WHAT NEEDS TO BE DONE:
Up to and including the line that contains "Someone rotated the cap", return every line from the start of the data, unchanged.

DATA FOR PROCESSING:
-- -- --
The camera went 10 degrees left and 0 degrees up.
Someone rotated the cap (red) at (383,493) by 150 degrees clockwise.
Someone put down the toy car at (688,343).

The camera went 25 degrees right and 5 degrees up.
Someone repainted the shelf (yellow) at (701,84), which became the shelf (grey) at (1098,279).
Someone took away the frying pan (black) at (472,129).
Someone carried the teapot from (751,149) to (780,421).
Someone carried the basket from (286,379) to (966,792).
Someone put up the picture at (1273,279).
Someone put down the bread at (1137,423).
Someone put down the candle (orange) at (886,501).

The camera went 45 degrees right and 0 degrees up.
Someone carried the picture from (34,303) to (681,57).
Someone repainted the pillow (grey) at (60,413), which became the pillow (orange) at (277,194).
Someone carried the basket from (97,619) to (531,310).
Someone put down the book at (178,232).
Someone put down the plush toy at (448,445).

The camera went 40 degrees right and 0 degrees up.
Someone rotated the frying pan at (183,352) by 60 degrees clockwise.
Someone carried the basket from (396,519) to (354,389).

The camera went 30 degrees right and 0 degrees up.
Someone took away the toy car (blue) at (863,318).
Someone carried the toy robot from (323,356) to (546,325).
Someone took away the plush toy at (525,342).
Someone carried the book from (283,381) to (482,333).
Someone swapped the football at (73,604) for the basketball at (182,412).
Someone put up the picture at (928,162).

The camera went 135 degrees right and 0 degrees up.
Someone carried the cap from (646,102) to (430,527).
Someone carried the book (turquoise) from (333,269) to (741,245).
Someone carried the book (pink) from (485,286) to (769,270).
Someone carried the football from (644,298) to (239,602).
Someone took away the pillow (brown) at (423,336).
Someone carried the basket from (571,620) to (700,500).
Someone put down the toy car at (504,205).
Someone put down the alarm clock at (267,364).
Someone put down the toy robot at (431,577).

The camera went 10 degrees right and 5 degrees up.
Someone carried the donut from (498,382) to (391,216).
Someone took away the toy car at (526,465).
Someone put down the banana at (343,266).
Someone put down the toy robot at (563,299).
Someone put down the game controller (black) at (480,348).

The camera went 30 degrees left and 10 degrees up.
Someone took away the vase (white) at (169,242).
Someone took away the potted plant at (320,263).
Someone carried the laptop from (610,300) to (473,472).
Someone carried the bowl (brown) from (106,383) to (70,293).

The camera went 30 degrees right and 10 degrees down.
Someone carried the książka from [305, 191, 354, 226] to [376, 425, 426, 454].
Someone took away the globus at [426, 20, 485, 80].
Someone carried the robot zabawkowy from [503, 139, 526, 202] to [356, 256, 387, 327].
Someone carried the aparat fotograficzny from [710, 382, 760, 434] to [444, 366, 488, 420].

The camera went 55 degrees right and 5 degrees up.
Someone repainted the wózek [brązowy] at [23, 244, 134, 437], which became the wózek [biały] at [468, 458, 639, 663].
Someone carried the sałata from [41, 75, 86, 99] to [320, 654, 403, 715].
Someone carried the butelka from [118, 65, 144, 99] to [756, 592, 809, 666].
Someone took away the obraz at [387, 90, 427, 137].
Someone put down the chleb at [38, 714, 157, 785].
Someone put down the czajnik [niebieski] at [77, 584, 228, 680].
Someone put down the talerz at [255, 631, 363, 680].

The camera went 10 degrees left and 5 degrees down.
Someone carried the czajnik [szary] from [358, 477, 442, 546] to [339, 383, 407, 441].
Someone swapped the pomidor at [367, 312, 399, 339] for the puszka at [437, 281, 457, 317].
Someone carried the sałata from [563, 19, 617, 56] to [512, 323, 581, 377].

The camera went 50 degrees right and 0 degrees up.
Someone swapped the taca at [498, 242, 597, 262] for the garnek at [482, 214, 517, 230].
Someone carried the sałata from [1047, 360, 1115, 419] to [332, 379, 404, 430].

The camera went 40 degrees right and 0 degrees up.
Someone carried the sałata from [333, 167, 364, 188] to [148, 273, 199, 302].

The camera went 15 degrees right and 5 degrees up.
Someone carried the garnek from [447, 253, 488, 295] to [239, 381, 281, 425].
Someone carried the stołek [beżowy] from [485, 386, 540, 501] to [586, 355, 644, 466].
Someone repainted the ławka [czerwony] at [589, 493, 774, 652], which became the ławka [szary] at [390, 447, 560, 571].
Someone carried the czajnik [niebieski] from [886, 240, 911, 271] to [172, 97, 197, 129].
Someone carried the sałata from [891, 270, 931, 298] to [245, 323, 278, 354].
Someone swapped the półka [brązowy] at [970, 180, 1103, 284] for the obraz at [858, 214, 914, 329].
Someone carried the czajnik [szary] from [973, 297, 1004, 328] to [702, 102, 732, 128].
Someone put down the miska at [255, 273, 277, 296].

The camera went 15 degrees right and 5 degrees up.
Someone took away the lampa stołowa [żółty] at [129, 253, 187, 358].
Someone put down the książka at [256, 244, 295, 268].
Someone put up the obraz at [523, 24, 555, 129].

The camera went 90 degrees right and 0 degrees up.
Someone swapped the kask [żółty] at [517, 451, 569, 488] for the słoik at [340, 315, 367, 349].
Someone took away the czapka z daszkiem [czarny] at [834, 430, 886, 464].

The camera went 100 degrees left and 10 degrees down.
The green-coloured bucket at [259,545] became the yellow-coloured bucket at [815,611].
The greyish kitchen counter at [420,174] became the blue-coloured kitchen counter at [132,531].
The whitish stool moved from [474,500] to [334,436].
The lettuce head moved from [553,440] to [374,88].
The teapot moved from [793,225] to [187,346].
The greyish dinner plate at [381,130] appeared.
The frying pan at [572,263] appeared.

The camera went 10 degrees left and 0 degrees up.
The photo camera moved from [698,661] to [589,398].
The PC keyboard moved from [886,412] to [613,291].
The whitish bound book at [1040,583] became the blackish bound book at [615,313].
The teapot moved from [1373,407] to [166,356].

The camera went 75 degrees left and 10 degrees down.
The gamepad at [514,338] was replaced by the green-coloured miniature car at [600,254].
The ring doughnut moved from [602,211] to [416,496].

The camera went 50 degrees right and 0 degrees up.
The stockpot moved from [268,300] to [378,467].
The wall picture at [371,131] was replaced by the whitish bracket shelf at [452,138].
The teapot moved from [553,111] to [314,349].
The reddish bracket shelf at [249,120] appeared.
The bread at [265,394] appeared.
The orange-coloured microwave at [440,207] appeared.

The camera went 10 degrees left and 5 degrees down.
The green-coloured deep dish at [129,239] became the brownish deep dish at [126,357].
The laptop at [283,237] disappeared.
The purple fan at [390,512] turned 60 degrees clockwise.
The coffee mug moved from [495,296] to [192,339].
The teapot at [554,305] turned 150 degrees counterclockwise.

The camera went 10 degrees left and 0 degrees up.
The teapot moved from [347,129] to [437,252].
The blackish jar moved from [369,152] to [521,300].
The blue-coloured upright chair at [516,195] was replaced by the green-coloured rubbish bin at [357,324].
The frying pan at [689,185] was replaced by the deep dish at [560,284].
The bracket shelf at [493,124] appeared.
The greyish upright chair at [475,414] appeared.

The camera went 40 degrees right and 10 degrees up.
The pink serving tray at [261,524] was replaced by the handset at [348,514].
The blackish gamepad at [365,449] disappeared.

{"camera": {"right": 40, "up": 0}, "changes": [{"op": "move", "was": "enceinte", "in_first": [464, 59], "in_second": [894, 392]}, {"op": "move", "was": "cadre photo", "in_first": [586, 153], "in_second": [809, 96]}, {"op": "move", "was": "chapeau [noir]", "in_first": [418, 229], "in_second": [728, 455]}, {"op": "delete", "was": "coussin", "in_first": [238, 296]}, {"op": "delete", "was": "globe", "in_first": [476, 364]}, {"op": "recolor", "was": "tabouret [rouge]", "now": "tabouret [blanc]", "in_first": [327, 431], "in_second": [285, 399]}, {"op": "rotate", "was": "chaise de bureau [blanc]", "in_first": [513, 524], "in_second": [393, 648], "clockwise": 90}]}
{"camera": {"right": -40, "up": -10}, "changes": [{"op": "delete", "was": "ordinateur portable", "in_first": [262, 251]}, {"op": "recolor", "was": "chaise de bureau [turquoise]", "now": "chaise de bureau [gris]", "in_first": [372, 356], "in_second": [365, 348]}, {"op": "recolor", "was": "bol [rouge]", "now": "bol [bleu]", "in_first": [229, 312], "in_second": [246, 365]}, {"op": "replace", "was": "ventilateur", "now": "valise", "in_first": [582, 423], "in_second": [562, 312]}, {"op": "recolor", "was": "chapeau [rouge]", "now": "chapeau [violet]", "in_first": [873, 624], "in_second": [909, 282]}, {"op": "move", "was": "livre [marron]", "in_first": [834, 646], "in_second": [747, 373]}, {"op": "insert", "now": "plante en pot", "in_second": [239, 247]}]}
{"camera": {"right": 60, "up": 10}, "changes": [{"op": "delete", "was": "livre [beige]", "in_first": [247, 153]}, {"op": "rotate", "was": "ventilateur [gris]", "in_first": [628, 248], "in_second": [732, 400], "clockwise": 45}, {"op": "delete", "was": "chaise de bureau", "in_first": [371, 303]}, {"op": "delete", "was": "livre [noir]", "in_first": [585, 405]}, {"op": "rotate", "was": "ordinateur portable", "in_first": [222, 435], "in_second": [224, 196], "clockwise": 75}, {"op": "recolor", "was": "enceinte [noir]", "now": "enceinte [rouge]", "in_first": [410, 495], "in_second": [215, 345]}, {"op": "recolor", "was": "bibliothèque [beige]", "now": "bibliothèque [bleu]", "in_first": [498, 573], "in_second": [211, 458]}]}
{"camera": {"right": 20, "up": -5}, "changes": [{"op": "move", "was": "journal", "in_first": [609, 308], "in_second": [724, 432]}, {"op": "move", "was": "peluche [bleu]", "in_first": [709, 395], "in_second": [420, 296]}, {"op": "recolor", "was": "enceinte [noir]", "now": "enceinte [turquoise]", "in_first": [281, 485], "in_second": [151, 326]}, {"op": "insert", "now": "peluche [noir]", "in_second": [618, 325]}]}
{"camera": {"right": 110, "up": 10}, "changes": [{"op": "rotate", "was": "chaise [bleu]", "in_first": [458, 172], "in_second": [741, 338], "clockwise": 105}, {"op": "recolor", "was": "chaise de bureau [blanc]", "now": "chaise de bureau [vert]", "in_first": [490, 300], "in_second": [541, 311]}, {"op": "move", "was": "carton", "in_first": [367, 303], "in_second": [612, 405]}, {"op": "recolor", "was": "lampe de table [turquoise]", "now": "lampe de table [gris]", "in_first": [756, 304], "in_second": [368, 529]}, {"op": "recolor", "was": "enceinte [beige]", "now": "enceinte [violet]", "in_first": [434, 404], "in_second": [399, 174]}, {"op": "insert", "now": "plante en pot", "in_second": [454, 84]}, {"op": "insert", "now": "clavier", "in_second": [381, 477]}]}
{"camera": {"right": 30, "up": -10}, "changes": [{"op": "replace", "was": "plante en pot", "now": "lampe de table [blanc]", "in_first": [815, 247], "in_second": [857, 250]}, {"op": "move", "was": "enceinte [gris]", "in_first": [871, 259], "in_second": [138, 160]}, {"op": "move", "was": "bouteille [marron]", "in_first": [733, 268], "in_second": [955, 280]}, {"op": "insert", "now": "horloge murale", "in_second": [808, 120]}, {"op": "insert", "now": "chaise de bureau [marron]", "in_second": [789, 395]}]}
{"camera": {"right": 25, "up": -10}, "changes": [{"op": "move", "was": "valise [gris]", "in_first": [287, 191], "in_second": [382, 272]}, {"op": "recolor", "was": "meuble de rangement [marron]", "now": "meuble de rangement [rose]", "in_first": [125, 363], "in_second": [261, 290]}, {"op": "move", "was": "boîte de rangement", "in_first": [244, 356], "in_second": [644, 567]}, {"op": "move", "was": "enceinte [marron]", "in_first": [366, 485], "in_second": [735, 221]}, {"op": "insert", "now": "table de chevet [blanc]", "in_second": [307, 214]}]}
-- -- --
YOUR SOLUTION:
The camera went 10 degrees left and 0 degrees up.
Someone rotated the cap (red) at (383,493) by 150 degrees clockwise.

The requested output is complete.